═════ Excerpt to read
Personal information
- Born: May 6, 1989 (age 36) Mitchellville, Maryland, U.S.
- Listed height: 6 ft 3 in (1.91 m)
- Listed weight: 226 lb (103 kg)

Career information
- High school: DeMatha Catholic (Hyattsville, Maryland)
- College: Georgetown (2007–2011)
- NBA draft: 2011: undrafted
- Playing career: 2011–2021
- Coaching career: 2021–present

Career history

Playing
- 2011–2012: Fulgor Libertas Forlì
- 2012–2013: Hapoel Eilat
- 2013: Maccabi Ashdod
- 2013–2014: Iowa Energy
- 2014–2015: Upea Capo d'Orlando
- 2015: Acea Roma
- 2015: Titanes del Distrito Nacional
- 2015–2016: Bermè Viola Reggio Calabria
- 2017–2018: Cañeros del Este
- 2018–2021: San Carlos

Coaching
- 2021-2024: DeMatha Catholic HS (assistant)
- 2024-present: Morgan State (assistant)

Career highlights
- First-team All-Big East (2011); Second-team All-Big East (2010); Big East All-Freshman Team (2008); First-team Parade All-American (2007); McDonald's All-American (2007);

= Austin Freeman =

American basketball player and coach

Austin Mambu Freeman Jr. (born May 6, 1989) is an American basketball coach and former player. He is currently an assistant coach at Morgan State University. He played college basketball at Georgetown University.

==High school & college career==
Freeman attended DeMatha Catholic High School in Hyattsville, Maryland until 2007. In his junior year at DeMatha he averaged 17.9 points, 7.1 rebounds and 3.4 assists per game, while in his senior year he improved his averages to 23.1 points, 7 rebounds and 4 assists per game. He was selected for the McDonald's All-American Game and for the Jordan Brand Classic in 2007.

He played college basketball with Georgetown, playing in the Big East Conference of the NCAA Division I, from 2007 to 2011.
Prior to the 2010–11 season, Freeman was named the pre-season Big East Conference Men's Basketball Player of the Year.
He would not win the end-of season award, though he did make the All-Big East First Team.

==Professional career==
Having gone undrafted in the 2011 NBA draft, Freeman signed with Fulgor Libertas Forlì of the Italian second division in July 2011.
He was released by the side in March 2012.
══════════
■ **Activity**
Resume the text on Austin Freeman's basketball career, picking up after its final sentence. The records have no role in this exercise.
═════ Dataset
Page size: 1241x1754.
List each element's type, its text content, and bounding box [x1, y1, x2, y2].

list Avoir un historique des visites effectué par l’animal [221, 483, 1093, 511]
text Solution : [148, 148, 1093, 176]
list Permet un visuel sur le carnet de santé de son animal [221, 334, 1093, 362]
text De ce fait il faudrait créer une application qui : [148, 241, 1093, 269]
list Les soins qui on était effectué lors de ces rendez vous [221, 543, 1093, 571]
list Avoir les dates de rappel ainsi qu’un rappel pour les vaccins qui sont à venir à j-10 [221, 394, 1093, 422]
══════════
■ **Answer to the exercise**
Freeman joined the New Orleans Hornets for the 2012 NBA Summer League. In August 2012, he signed with Hapoel Eilat of the Israeli Basketball Premier League. In January 2013, he left Hapoel and moved to fellow Israeli side Maccabi Ashdod.

He joined the Indiana Pacers for the 2013 NBA Summer League, later re-signing with Maccabi Ashdod. After playing six games, he left the club in mid-November 2013, signing with the Iowa Energy of the NBA Development League later that month.

On 27 June 2014, he signed a two-year deal with Upea Capo d'Orlando of the Italian Serie A. He left the side to join Acea Roma on 27 February 2015.
At the end of the Serie A season, in May 2015, Freeman joined the Titanes del Licey of the Dominican Republic's LNB.

On 6 July 2015, he signed a one-year deal with Bermè Viola Reggio Calabria of the Italian second division Serie A2.

On November 1, 2016, Freeman was acquired by the Long Island Nets of the NBA Development League, but was waived on November 15 before playing a game for the Nets.

In June 2017, he joined the Cañeros del Este of Dominican Republic for the 2017 LNB season.

In April 2018, Freeman signed with San Carlos of the Dominican Torneo de Baloncesto Superior (TBS), making his debut on April 27 in an 89–88 win over Mauricio Baez.

===The Basketball Tournament===
Austin Freeman played for Jack Attack in the 2018 edition of The Basketball Tournament. He scored 9 points and had 2 assists in the team's first-round loss to Hall In.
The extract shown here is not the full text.